A voice as a mattering method for the art of singing through new materialism, vocal/verbal narratives and sensory awareness.
This exposition articulates an intra-active methodology for the art of singing based on new materialst theories with a specific focus on the sensory awareness concerning the vocal experience itself. It has been important to show that shaping and forming based on artistic vocal practice can't be separated from the meaning-making process of understanding the intricate topic of vocality and vocal expression. An intra-active process is not always easily accessible and understood. It puls and turns much due to the desire of an agential bodymind. At the same time it has been important in this exposition to indicate how the thought-moving process actually emerges. In this specific phenomenal exposition I searched not to describe a method but actually to perform the method itself. I have followed an artistic practice-led strategy, moving through the vocal practice itself, which has allowed me to discover both bodymind acts along with new verbal and visual material such as the work of La Mothe (2016), Connolly (2010), Spatz (2017), Thomaidis (2017), Uehara (2009) and others.
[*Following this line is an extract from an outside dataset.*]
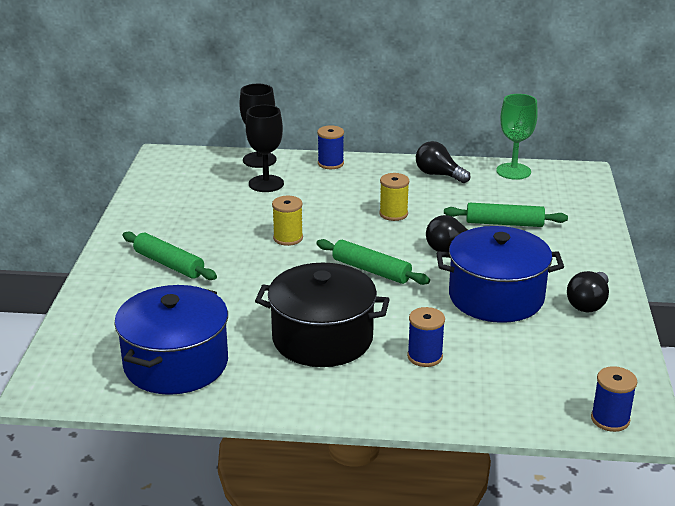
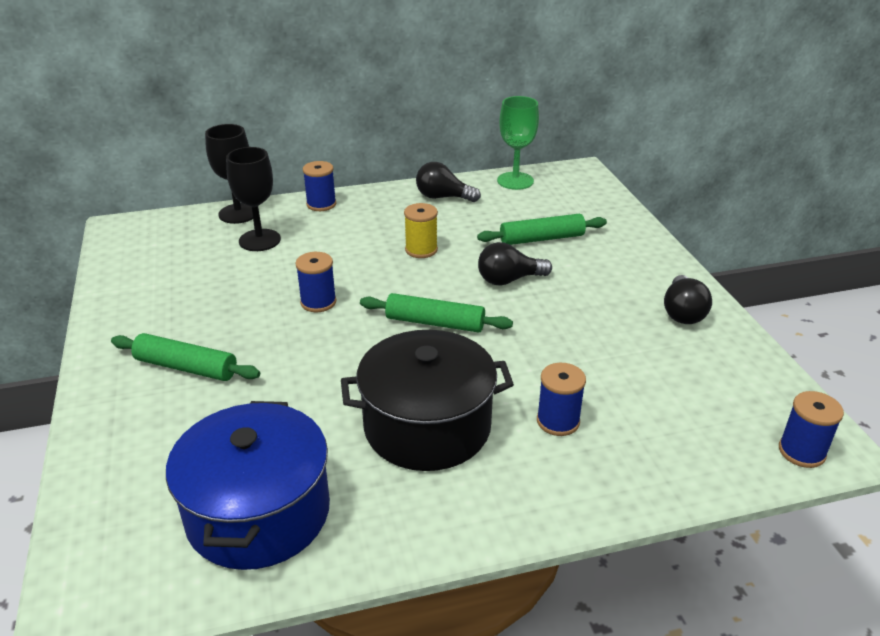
camera: 20 degrees left, 5 degrees up
(288, 238) = (318, 302): yellow spool -> blue spool
(496, 297) = (587, 326): blue pot -> none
I have moved through a sensory awareness of thinking, mattering and meaning-making for the sake of vocal expression. Images have been sedimented and placed as variations and ornaments in a similar way as a practicing musician would have done in a rehearsal situation. The stories of SKULDA and JEREMIAH have allowed me to intra-actively play freely with words and their irrational contexts Always in relation to thoughts and theories. As a concluding remark I can confirm that a process is about moving through mattering; it is about senstivity for relationary moments when light appears and suddenly everything becomes chrystal clear. The practie-led art of singing can be straight forward, but also, as this intra-acting exposition suggests, its can be a messy and irrational practice constructed through entangled contradictions and artistic absurdities. At this point I can only say: allow this exposition to inspire your curiosity for the im/possibilites of vocality and for further research into vocal experiences and vocal expression.